Picture of dolphins underwater off the coast of Florida

Dolphins are regularly spotted following seabirds and fishing boats in Florida's coastal waters.

Photograph by Troy Plota, Uppercut RF/Getty

By Maryellen Kennedy Duckett

The most common, and beloved, of Florida's dolphin species is the seemingly smiling bottlenose. Bluish gray on top with paler undersides, these highly intelligent mammals are regularly spotted following seabirds and fishing boats in coastal waters. It is against federal law to feed, touch, harass, or swim with wild dolphins, making respectful watching the best way to enjoy and help protect these charismatic creatures.

Fury Water Adventures, Key West

Key West's inshore residential pod of about 300 coastal Atlantic bottlenose dolphins stays close to home year-round. Since the dolphins frequent a few different areas within a ten-mile radius of Key West, the boat captains and crew of Fury Water Adventures' Dolphin Watch and Snorkel Tour have developed a mutually respectful bond with the pod. Although the dolphins are not trained, fed, or lured into or near the boat in any way, they recognize the individual dolphin-watching boats and build relationships with them, says captain Lisa Riley, who's been a dolphin-boat captain for more than nine years and guides three-hour tours aboard Fury's 36-foot Dolphin Cat catamaran. "Each dolphin has a different personality, and it's amazing how you feel like you get to know them," she says. "Just when I thought I had seen it all, one dolphin came along the side of the boat when our engines were off. I waved, and she turned sideways, looked me in the eye, and stuck her tongue out. It flapped along as she swam along the side."

The Florida Aquarium Wild Dolphin Cruise, Tampa

Downtown Tampa may seem like an unlikely place to start a wild dolphin tour, but that's where you'll board the Bay Spirit II, the 72-foot catamaran owned and operated for the Florida Aquarium's Wild Dolphin Cruise. From the downtown aquarium, the double-decker boat travels through one of the main shipping channels into Tampa Bay, which boasts a healthy population of dolphins, as well as manatees, sea turtles, and sharks. "Tampa Bay is fairly shallow, with an average depth of just 12 feet, which supports sea grass beds and makes dolphin viewing a bit easier than in deeper habitats," says Lauren DeLuca, a captain of the Bay Spirit II. "The catamaran is the perfect viewing platform to experience the amazing behaviors of our wild dolphin population in their natural habitat."
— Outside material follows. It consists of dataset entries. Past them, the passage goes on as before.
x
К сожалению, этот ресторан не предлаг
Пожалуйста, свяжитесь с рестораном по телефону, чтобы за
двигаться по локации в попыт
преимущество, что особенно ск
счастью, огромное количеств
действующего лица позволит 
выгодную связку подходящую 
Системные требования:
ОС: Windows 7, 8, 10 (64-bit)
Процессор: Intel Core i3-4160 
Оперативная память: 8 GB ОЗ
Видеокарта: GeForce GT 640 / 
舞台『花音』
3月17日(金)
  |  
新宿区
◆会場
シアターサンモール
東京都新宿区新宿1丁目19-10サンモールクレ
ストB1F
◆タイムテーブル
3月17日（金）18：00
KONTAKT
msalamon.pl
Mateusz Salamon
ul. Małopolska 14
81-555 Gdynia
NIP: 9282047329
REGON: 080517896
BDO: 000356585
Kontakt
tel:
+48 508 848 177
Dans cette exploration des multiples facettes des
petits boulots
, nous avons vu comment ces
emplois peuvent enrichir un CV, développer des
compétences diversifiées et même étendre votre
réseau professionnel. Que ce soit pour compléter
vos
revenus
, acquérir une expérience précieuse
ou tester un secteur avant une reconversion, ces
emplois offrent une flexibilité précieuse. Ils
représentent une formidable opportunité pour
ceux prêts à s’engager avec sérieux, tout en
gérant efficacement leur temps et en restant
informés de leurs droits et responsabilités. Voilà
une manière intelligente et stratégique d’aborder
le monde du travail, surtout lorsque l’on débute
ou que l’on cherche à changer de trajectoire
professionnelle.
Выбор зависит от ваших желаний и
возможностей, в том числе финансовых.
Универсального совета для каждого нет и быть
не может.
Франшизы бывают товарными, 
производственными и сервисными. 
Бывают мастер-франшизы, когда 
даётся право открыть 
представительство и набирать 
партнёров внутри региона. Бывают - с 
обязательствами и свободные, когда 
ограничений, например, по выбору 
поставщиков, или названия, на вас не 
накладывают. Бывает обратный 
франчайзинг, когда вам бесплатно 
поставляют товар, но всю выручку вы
Marine Discovery Center, New Smyrna Beach

Mosquito Lagoon Aquatic Preserve, located on the northern end of the Indian River Lagoon system, is home to a permanent pod of about 400 Atlantic bottlenose dolphins that don't mix with ocean dolphins. The Mosquito dolphins have smaller bodies and longer flippers than their ocean counterparts, as well as a distinctive way of hunting fish. To observe the wild pod in action, take a two-hour Marine Discovery Center pontoon boat tour deep into the lagoon. In addition to seeing the dolphins feeding, mating, and playing, you may get to experience their round-up—a cowboy-like maneuver involving herding fish onto a sandbar and pouncing on them.

TRAVEL TIPS

Practical Tip: Fury Water Adventures and the Florida Aquarium are certified Dolphin SMART tour operators. The national Dolphin SMART program promotes responsible stewardship of wild dolphins in coastal waterways. See the program's website for more information.

Fun Fact: There's a fin chart aboard the Dolphin Cat identifying about 30 of the Key West dolphins that the captains and crew have named. Most of the named dolphins—including Split Fin, Chopper, Grandy, and Hang Nail—have unusual markings on their fins or are the offspring of a named dolphin. Grandy's son Eddie Munster doesn't have a telltale widow's peak, but he was born during Halloween week 2013.

By the Numbers: Bottlenose dolphins can reach swimming speeds of more than 18 miles an hour, can rise up to 16 feet out of the water, and can make up to a thousand clicking noises (to track prey) per second.